Agile has been called many things – a methodology, a process. But I strongly believe it’s more of an attitude, a culture, an understanding, and a philosophy. Bottom line, agile is a mindset change.
It is not about the processes. People tend to struggle with that by immersing themselves into processes but lose sight of the bigger picture.
Being a scrum master doesn’t make the project successful. The cultural shift is what makes agile successful. Raising the bar for developers where their responsibility doesn’t begin and end with code but truly understanding and embracing the purpose of the project.
There has been a significant change in processes from the Waterfall model, which is often used in software development processes. The waterfall model is a sequential design process, derived from manufacturing processes in which progress is seen as flowing steadily downwards – from conception to design to testing to production. In the past, the waterfall model has been more popular. The software industry is no longer a place where things move cleanly from one stage to another.
The waterfall model is an old school model – with some fundamental flaws. Companies have tried to fix this by adding demos and shortening release cycles. While that might fix the symptoms of the waterfall model’s problem, it does not address the root cause which is collaboration between the team and business user. A requirements document moving between an internal team to a business user or between a vendor and a customer causes a vicious cycle that delivers only according the deliverables on the document.
How do we change the mindset?
1. Promote collaboration:
Collaboration is essential to every single component of agile. The industry is fast paced and requirements change with the markets and competition. It is imperative to communicate with the stakeholders as often as possible. The end business user of any IT product or solution should be involved through every step of the project so they can help refine ideas, discuss potential changes and make sure the users’ best interests are kept at the forefront.
2. Build iterations:
It is hard to imagine or visualize what software will look like at the end of production.

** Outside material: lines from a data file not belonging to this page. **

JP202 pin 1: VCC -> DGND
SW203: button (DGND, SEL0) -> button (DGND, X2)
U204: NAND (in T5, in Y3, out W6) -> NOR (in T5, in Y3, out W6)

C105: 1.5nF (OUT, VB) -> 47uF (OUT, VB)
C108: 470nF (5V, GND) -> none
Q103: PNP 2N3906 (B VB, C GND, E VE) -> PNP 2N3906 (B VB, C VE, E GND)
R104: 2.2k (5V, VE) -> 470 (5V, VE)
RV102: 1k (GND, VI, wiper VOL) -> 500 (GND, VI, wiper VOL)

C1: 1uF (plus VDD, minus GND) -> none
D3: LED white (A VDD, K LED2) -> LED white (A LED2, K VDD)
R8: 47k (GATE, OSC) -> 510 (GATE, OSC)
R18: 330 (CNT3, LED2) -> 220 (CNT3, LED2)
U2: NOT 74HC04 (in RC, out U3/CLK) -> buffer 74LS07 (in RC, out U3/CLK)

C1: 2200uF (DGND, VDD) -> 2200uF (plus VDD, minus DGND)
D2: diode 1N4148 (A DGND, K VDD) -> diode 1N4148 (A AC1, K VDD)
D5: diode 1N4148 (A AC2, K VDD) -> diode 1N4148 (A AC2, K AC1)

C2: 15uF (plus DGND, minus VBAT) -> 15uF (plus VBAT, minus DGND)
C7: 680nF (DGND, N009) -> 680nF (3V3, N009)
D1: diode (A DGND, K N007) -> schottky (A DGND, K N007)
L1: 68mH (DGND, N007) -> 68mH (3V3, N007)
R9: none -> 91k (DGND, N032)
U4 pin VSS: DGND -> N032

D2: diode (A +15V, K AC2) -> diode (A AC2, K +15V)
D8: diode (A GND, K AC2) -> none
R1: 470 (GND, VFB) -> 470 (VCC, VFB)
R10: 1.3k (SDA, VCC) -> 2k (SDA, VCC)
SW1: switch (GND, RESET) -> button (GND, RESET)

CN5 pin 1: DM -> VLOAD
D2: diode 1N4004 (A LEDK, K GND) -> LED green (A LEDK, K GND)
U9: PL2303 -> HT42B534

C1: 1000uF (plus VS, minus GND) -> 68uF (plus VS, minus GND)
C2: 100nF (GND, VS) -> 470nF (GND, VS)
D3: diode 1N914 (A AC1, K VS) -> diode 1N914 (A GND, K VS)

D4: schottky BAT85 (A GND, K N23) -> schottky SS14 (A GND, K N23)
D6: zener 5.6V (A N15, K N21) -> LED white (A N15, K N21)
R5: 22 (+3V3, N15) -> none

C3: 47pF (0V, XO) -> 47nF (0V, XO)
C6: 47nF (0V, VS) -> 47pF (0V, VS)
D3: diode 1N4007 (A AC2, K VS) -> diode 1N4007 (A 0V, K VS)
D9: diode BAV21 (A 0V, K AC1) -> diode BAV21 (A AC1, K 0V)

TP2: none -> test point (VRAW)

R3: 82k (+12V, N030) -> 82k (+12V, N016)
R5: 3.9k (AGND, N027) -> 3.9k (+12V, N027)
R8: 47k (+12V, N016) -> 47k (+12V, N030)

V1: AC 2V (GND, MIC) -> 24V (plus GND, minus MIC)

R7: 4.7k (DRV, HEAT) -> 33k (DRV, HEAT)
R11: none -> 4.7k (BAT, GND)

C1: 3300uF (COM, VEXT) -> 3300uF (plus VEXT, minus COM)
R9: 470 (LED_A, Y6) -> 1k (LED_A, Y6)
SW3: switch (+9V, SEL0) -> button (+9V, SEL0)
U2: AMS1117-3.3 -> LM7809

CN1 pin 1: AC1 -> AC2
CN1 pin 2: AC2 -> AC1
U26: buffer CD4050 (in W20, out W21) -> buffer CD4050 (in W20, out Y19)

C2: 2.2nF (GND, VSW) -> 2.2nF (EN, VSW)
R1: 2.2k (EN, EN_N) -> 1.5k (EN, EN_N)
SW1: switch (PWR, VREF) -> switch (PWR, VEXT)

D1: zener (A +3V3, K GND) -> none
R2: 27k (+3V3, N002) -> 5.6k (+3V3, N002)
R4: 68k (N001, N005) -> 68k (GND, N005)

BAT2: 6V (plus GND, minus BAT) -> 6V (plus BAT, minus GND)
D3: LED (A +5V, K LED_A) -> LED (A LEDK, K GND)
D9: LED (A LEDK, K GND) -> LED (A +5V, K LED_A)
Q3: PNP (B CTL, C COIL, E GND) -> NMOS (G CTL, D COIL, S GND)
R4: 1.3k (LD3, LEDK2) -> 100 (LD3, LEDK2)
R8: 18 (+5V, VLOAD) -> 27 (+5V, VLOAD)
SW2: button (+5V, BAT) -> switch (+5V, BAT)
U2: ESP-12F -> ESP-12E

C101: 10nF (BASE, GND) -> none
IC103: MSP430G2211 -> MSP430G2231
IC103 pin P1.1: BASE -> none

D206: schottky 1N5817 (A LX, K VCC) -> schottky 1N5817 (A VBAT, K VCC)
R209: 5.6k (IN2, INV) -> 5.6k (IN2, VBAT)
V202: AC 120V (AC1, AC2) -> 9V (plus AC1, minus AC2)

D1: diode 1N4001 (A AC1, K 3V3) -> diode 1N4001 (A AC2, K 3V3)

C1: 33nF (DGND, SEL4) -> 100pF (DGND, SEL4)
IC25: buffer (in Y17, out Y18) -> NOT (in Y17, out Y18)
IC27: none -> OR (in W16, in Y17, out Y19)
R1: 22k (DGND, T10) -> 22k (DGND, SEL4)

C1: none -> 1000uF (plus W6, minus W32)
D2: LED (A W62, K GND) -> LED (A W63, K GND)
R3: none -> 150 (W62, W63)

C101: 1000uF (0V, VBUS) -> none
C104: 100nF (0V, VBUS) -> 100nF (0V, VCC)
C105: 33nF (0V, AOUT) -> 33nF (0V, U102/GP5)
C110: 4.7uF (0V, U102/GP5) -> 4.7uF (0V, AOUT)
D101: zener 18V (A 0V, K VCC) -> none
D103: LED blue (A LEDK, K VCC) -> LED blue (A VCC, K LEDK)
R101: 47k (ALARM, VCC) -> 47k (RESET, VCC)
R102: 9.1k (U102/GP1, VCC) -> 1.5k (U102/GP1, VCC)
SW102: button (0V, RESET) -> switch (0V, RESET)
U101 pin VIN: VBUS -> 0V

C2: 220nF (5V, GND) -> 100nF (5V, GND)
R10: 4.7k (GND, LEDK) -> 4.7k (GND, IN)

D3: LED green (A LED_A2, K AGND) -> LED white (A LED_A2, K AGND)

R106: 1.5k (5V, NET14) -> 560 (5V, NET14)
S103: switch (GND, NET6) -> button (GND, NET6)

The trouble with a signed off set of deliverables is that we will not question the plan, challenge the assumptions or revisit the logic.
3. Focus on outcome:
We have to make sure the process gets as much clarity as possible in getting to the final outcome of the project. Typically, a team works on a requirements document. But the success of the project is dependent on meeting the constantly evolving business outcome as opposed to the initial requirements.
How we can help our customers?
We have worked with numerous customers and this is a typical problem we see with most of them. Their teams are suffering, taking 20-24 weeks to deliver a business outcome. These inefficiencies exist based on how they are structured in a waterfall model and we see many examples of how IT teams struggle to deliver business requirements. The agile philosophy changes the way these projects are structured and takes them to successful outcomes. We are in the business of changing the business, which means we are completely focused on the outcome of the project and clear alignment to business goals.